Space Marine sniper scouts: part 1 – camo cloaks
Hey all. After my game I decided to pick up a second box of sniper scouts so I could run them ‘naked.’ I assembled my other squad ages ago and didn’t bother magnetizing them, so I have to run them with a missile launcher and the sergeant has a power axe. Don’t ask…
Anyway, with this new box I wanted to try something new to me. I decided to primer and paint the base layers while they were still on the sprue. It seemed like a good idea, but it didn’t really save me any time since I had to trim mold lines after I popped the items out. On the other hand, it did sort of force me to actually get a base layer of paint on them and that can’t be a bad thing.
I really wanted to try a real camo pattern on them, so I sort of went to town on a choco-chip jungle pattern. I painted it across the cloaks, with black on the inside (reversible for fashion, of course!) and also on the fatigues of the troops, so that way even my CC scouts will have some of it. Also, having looked up a bunch of camo patterns online I saw quite a few sniper rifles that had camo across the casing, so I decided to do the same. I wasn’t sure how it would look, but I actually really like it.
Jungle camo – First steps
This camo pattern is a real pain in the ass, but the first couple steps look pretty decent on their own. I started with fairly thinned Caliban Green base over a light gray primer. I didn’t mind that it had a bit of variation in the color, as I wanted it to have a hand-dyed look. Over that, I just added roughly horizontal patches of Warpstone Glow, again, allowing the brushwork to be fairly rough. Some care was taken to think about the natural curves in the cloth, but rough and quick is the order of the day here. At this point, I hit it with a full-on unthinned wash of Agrax Earthshade to both brown it down a bit and blend these two greens together. I could probably stop at this point, but I really wanted to get that choco-chip pattern on there so I pressed on.

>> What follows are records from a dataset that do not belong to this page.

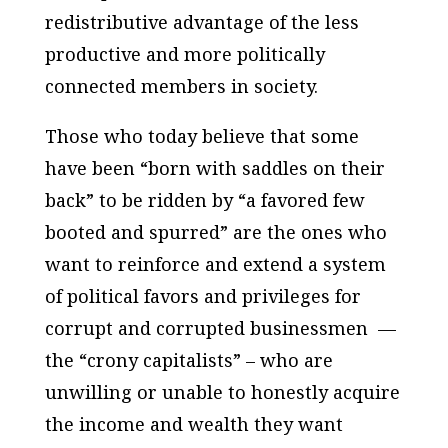
redistributive advantage of the less
productive and more politically
connected members in society.
Those who today believe that some
have been “born with saddles on their
back” to be ridden by “a favored few
booted and spurred” are the ones who
want to reinforce and extend a system
of political favors and privileges for
corrupt and corrupted businessmen —
the “crony capitalists” – who are
unwilling or unable to honestly acquire
the income and wealth they want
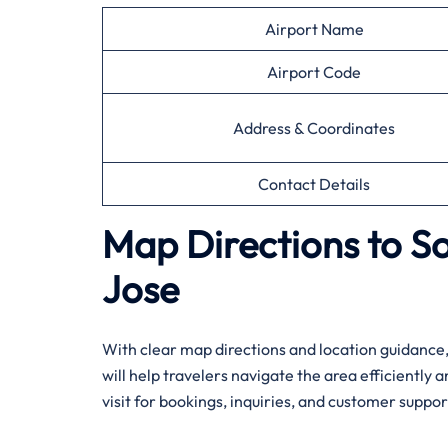
Airport Name
Airport Code
Address & Coordinates
Contact Details
Map Directions to S
Jose
With​‍​‌‍​‍‌​‍​‌‍​‍‌ clear map directions and location g
will help travelers navigate the area efficiently 
visit for bookings, inquiries, and customer suppor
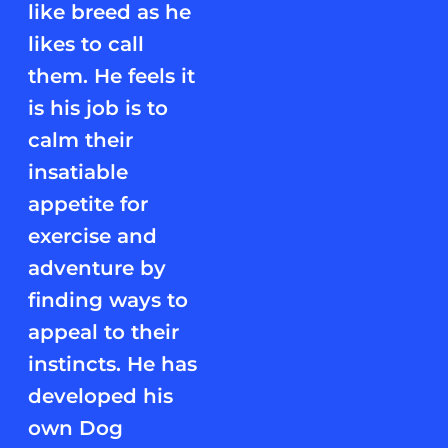
like breed as he
likes to call
them. He feels it
is his job is to
calm their
insatiable
appetite for
exercise and
adventure by
finding ways to
appeal to their
instincts. He has
developed his
own Dog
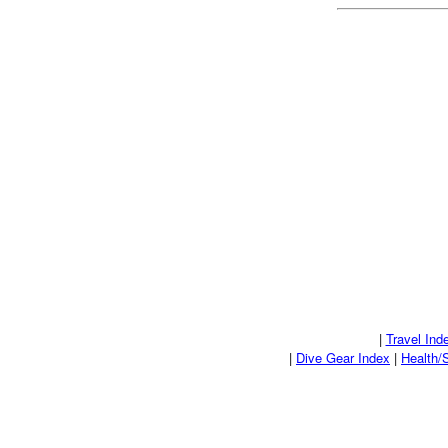
|
Travel Ind
|
Dive Gear Index
|
Health/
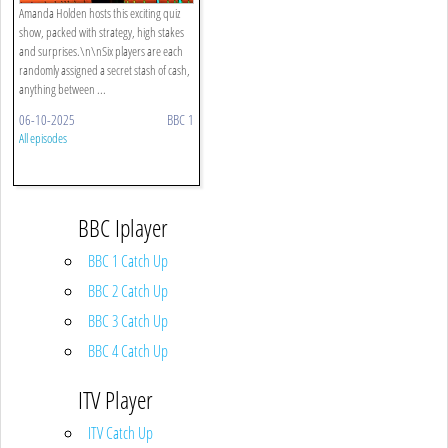
Amanda Holden hosts this exciting quiz
show, packed with strategy, high stakes
and surprises.\n\nSix players are each
randomly assigned a secret stash of cash,
anything between ...
06-10-2025
BBC 1
All episodes
BBC Iplayer
BBC 1 Catch Up
BBC 2 Catch Up
BBC 3 Catch Up
BBC 4 Catch Up
ITV Player
ITV Catch Up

Jungle camo – Choco-chip pattern
This camo pattern took a really long time to paint, to be honest, and may have swayed me away from it if I wasn’t already committed. Basically what I did was added a bunch of dots with Krieg Khaki. It’s an Edge paint, so the pigment was quite strong and they were very bright. Whilst that was fine, I wanted to get a little variation and also get a little dark ring around them, so I added a blob of Nuln Oil wash on and around each dot. You can see a little dark ring around them in the pic, but that wasn’t really enough. To get the correct effect, I then went in and covered over the dots with another dot of Rhinox Hide base paint. I offset the dot, so you end up with a little almost crescent moon shape. This mode the brightness a lot easier to handle, but again it just took a long time and I missed a ton of them. I’ll probably go back in and do the others, but I want to take a little break. It’s tedious.
The finished camo effect from a little distance looks pretty good, in my opinion. I nearly stopped before the Rhinox Hide dots, but my wife provided a little ‘motivating’ feedback by telling me it looked really stupid. Don’t panic at that step, just keep trucking and you’ll get to the real deal sooner or later. I like the way it looks on the rifles as well, and I think it will be nice to unify the different scout units together. I haven’t painted really anything else on these scouts, but I wanted to post these pics before I forgot the paint recipe. Don’t judge me.
The final jungle choco-chip camo recipe:
- Base: thinned Caliban Green
- Layer: stripes of Warpstone Glow
- Wash: heavy wash with full-strength Agrax Earthshade
- Layer: dots of Krieg Khaki
- Wash: oversized dots of Nuln Oil over the khaki
- Layer: offset dots of Rhinox Hide
That’s it. 6 steps, but very time consuming. What do you guys and gals think? Have any other convincing camo recipes that don’t take ages?
I have to admit, doing this makes me pretty excited to finish off the squad, even though I had no intention of doing a ‘side’ project.